3.2.7 出院指导质量 出院指导作为护士健康教育的一部分,评估其质量是对患者出院准备度的预测及护士出院指导水平的反馈。 本研究显示,出院指导质量是影响肿瘤住院患者出院准备度的重要因素(P<0.05),与国内相关研究结果相似[17,21-24]。 出院指导质量总分为208.50(180.50,226.00)分,略低于翁莉群[25]的研究,处于中等水平,提示还需进一步提高肿瘤患者的出院指导质量。 其中条目均分得分最高的维度是医护人员健康教育指导技巧为8.91(7.50,9.75)分,得分最低的维度是患者实际获得知识为8.58(7.00,9.33)分,需要获得的知识为8.56(7.12,9.66)分。 结果显示,医护人员的健康教育指导技巧较好, 这可能与我院重视对护理人员健康教育知识与技能的培训, 同时使用健康教育路径单对患者进行健康教育。 一方面健康教育路径单对护士健康教育有提示作用,避免护士遗忘部分内容,导致宣教内容不全面; 另一方面护士根据健康教育路径单有计划的逐项落实健康教育内容, 避免一次性笼统的将所有内容灌输给患者[26],因此患者对护士的健康教育技巧认可度高。 但是患者实际获得的出院指导知识低于其需要获得的知识, 这提示医护人员通过了解患者获得与预期需要的出院指导内容之间的差异, 在进行健康教育时要根据患者文化背景的差异性进行个体化的出院指导, 及时评估患者对健康教育内容的接受程度,有针对性的给予信息支持。 医护人员应重视出院指导工作, 制定标准化的出院指导流程及相关内容以提高出院指导的质量, 从而促进患者的出院准备度感知。
3.3 本研究的局限性 本研究纳入的人群均来自宁夏医科大学总医院肿瘤医院,未对宁夏回族自治区内的其他医院进行相关的调查研究, 样本不具有代表性,因此在以后的研究中进一步扩大样本量。

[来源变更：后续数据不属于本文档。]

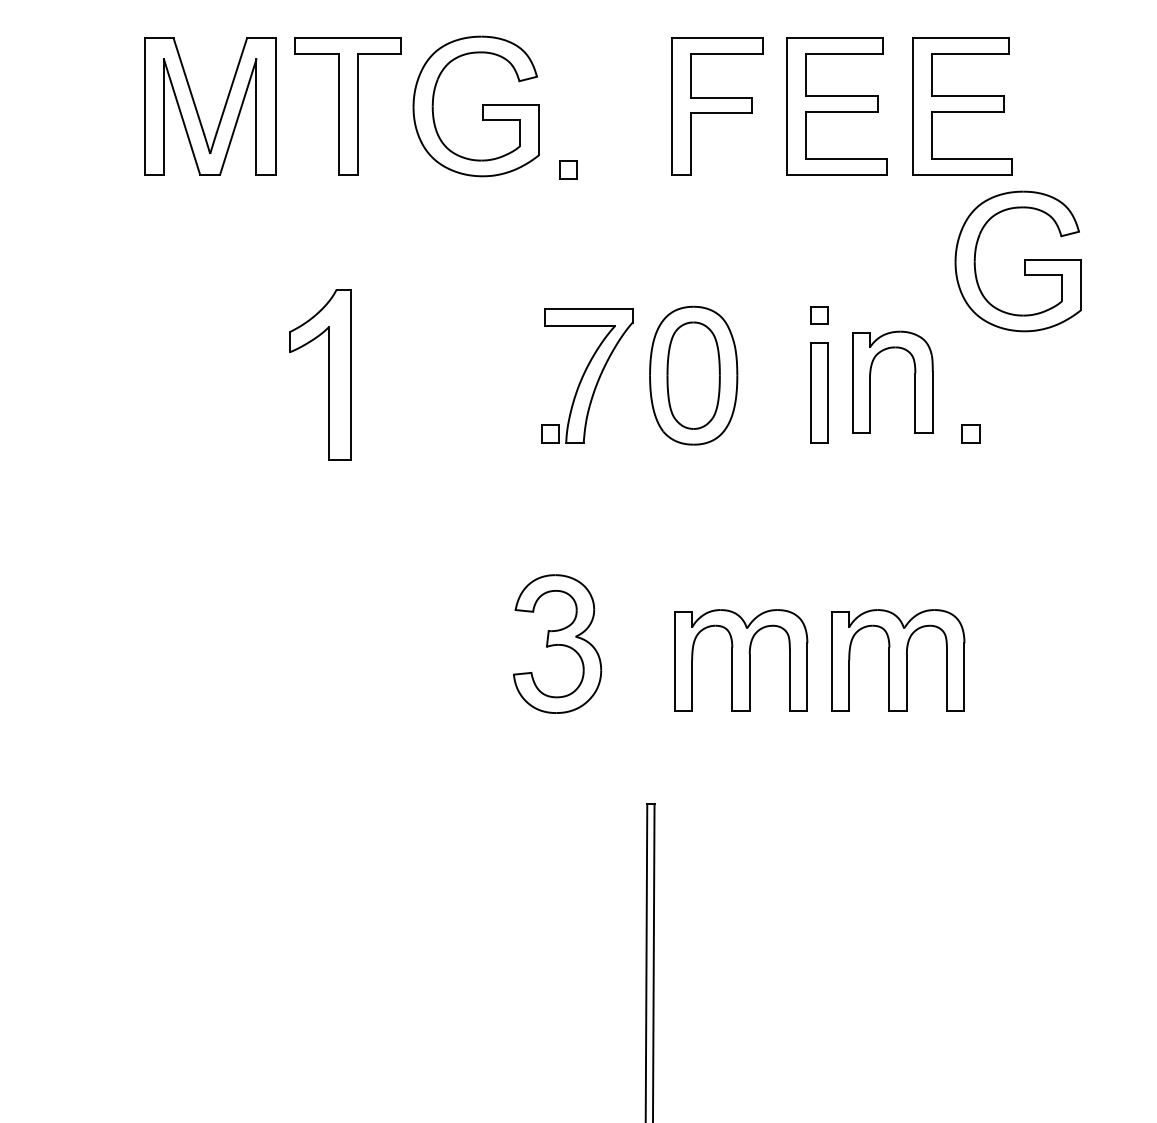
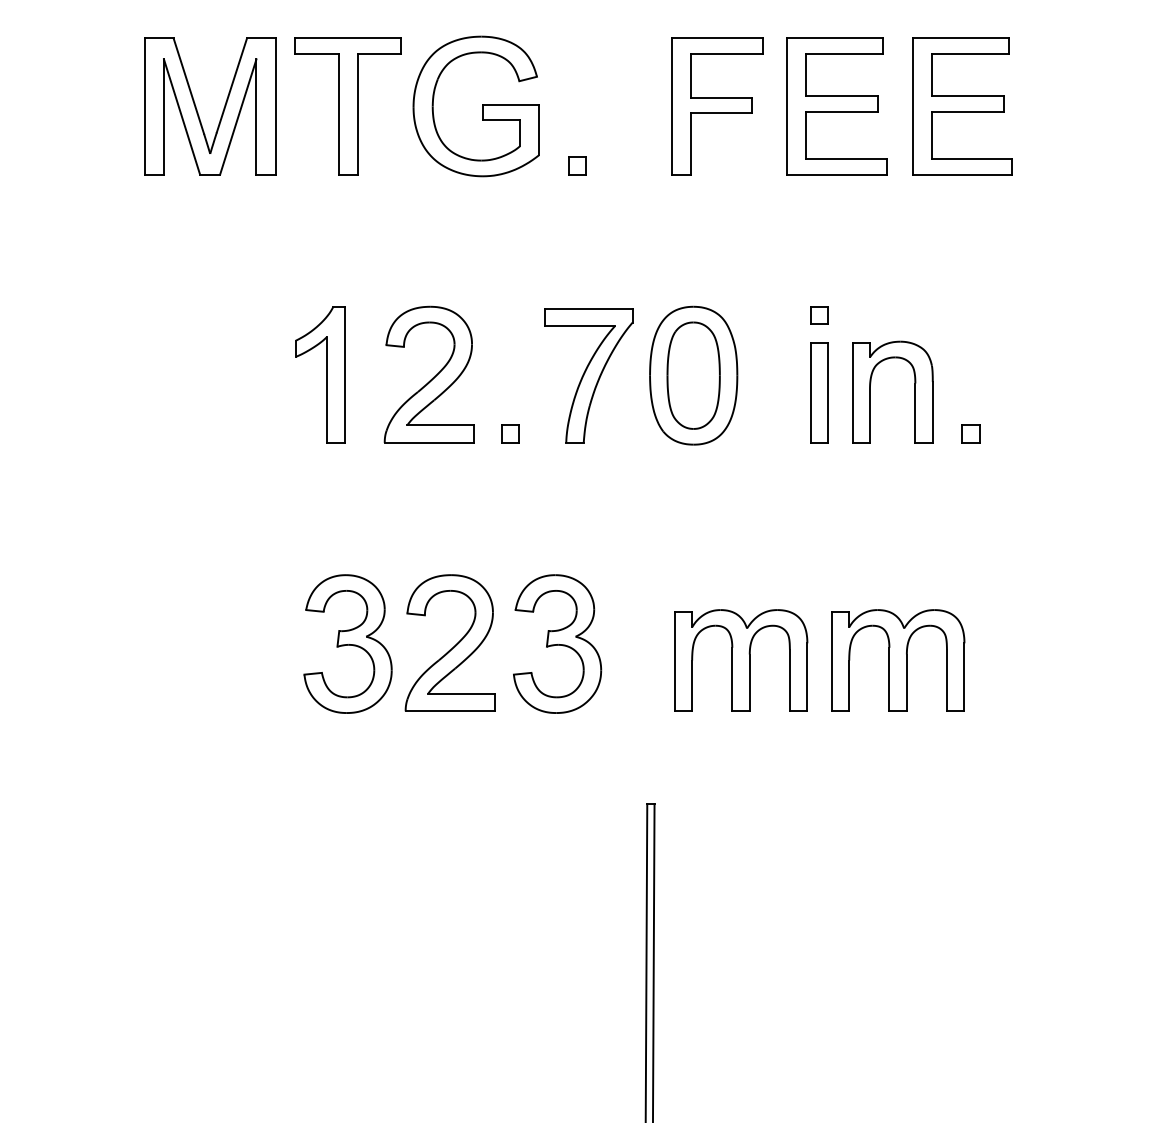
part at (568, 169) position: (568, 169) -> (577, 165)
part at (1024, 261): present -> none
part at (320, 374) size: 63x172 px -> 51x138 px
part at (428, 374): none -> present
part at (870, 381) position: (870, 381) -> (870, 391)
part at (550, 433) position: (550, 433) -> (510, 433)
part at (449, 642): none -> present
part at (347, 643): none -> present
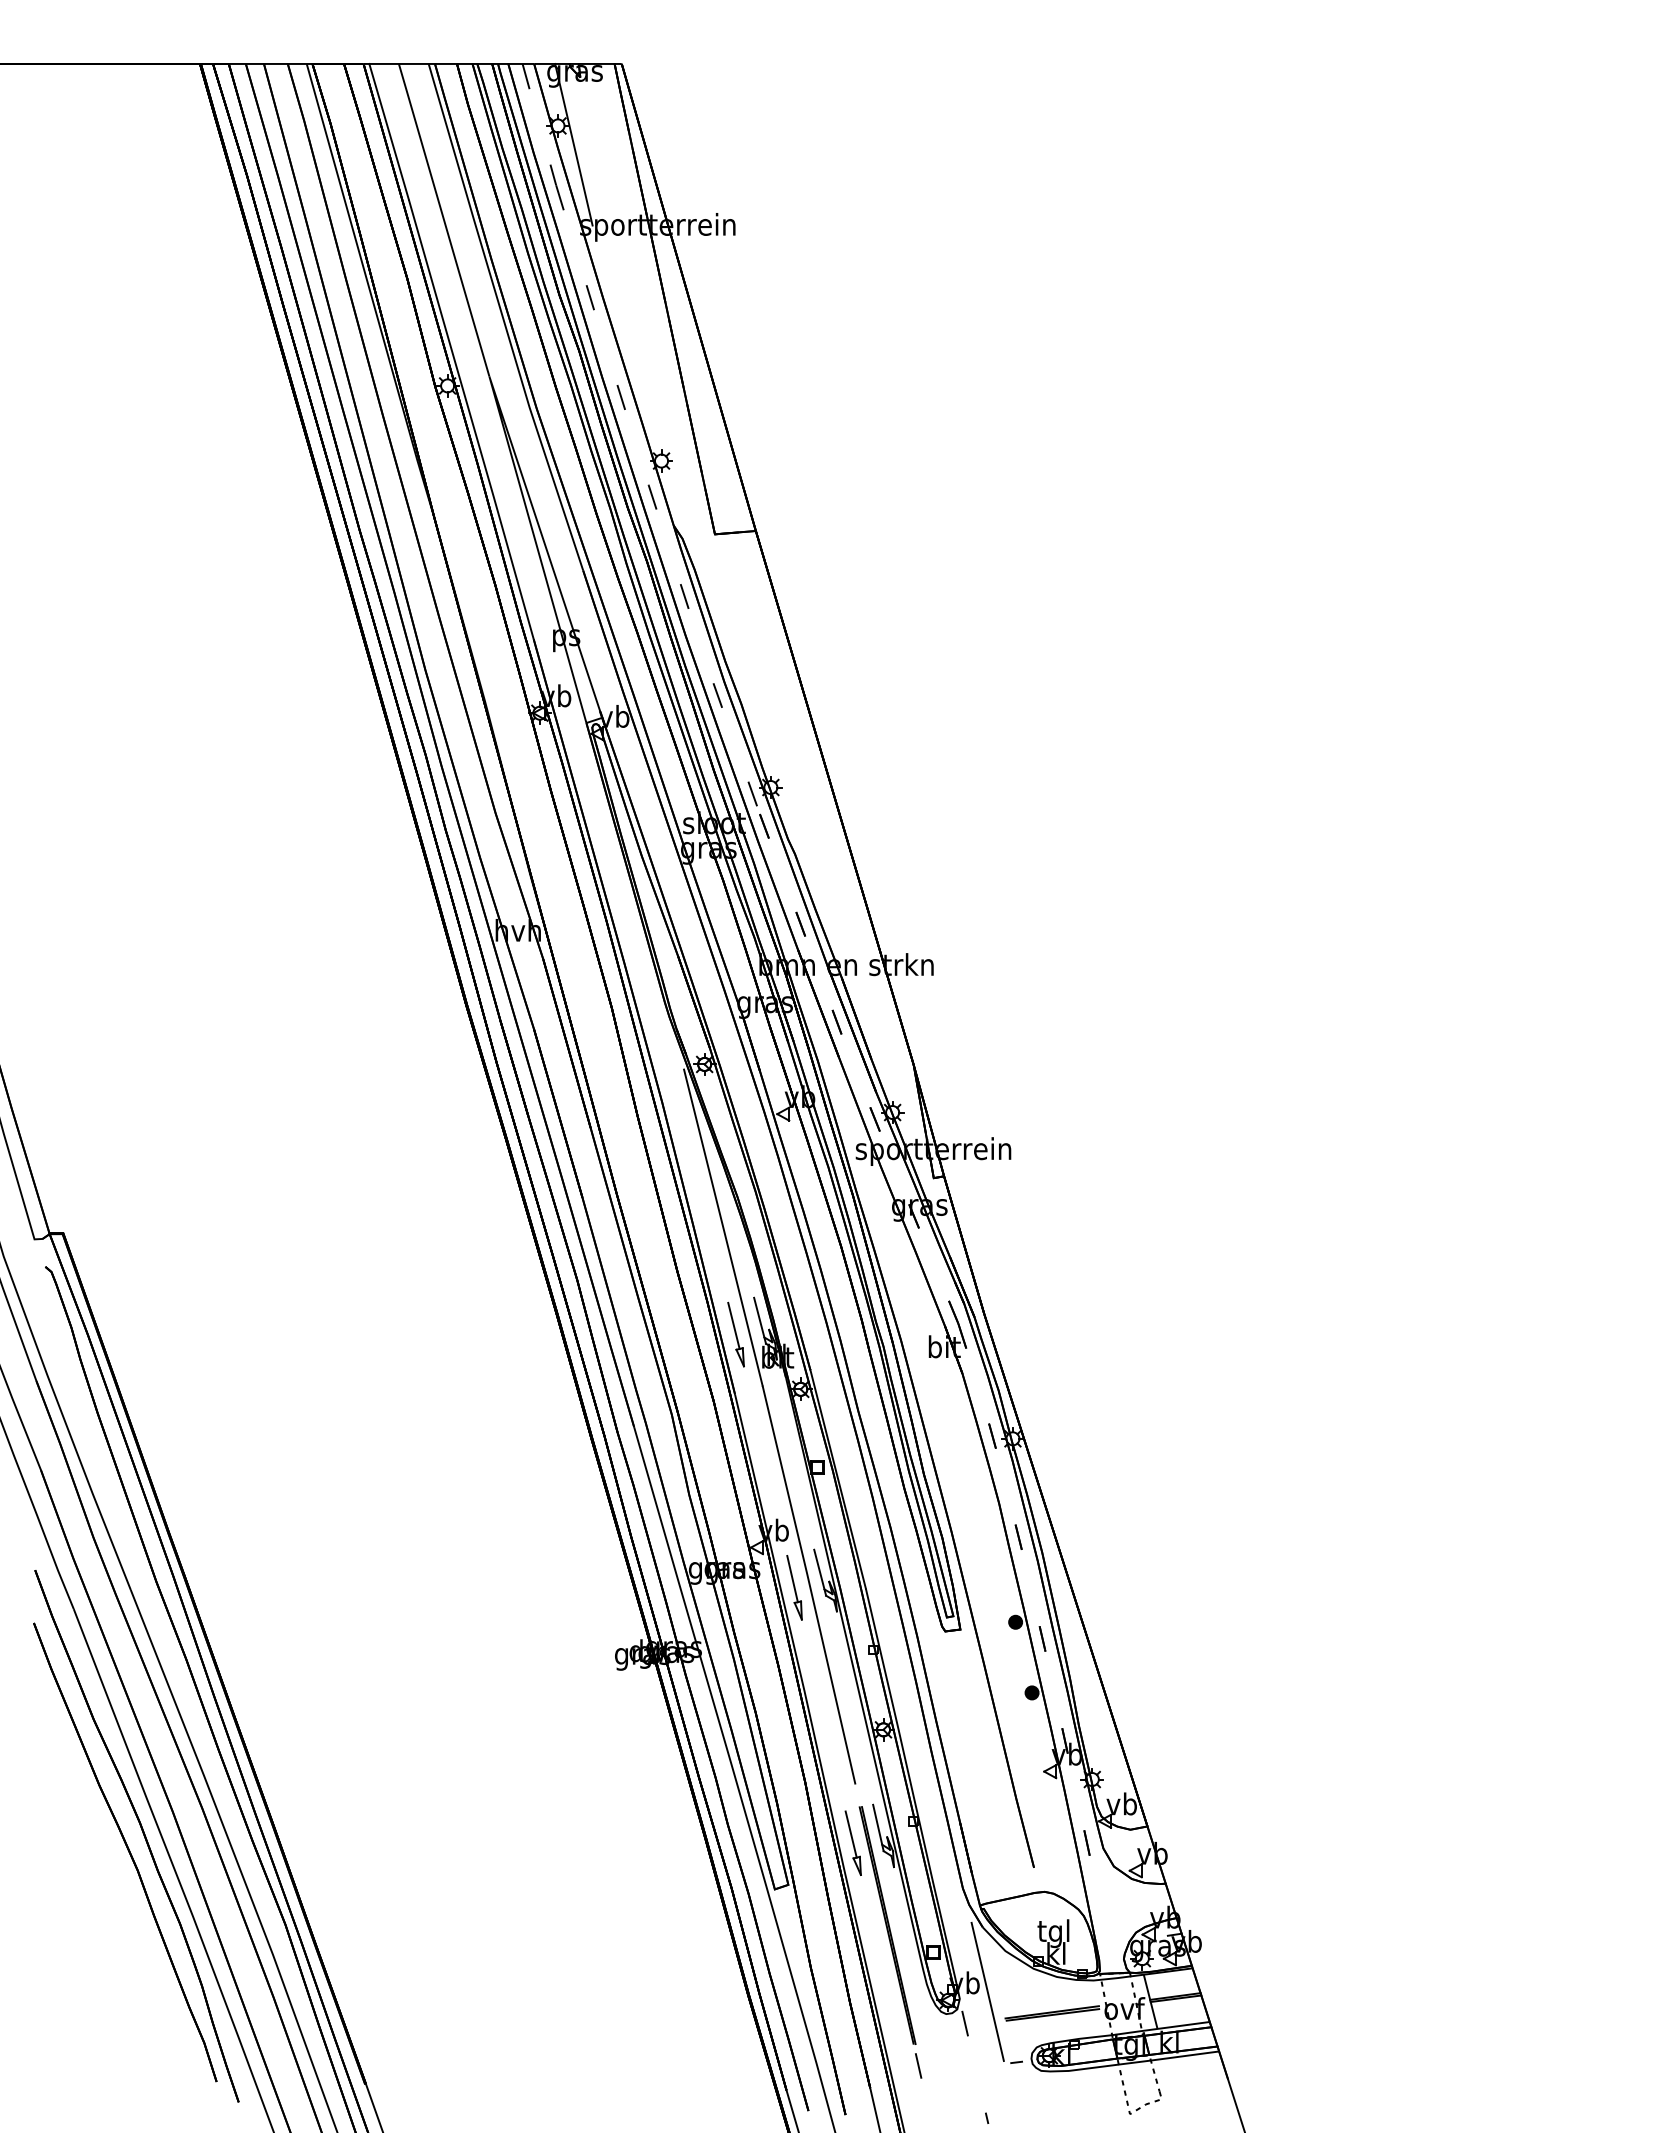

下一步拟在全区进行肿瘤患者单病种出院准备度调查,分析肿瘤患者出院准备度现状并分析其影响因素,借鉴国内外相关研究,结合我区肿瘤患者实际情况,通过对家属和患者自身出院准备度的评估,探讨、制订操作性强的干预策略并证实相关干预措施的有效性,为医务人员制定肿瘤患者出院指导计划提供依据。
4 小结
本研究调查发现肿瘤住院患者的出院准备度有待提高, 影响肿瘤住院患者出院准备度的因素有病种、家庭人均月收入、对疾病了解程度、治疗情况、住院次数、出院原因、出院指导质量。 护理人员应根据患者的理解程度、需求状态进行个体化的出院指导,同时鼓励患者家属及照护者积极参与, 帮助患者完成出院后的自我康复护理,提高肿瘤患者生存质量。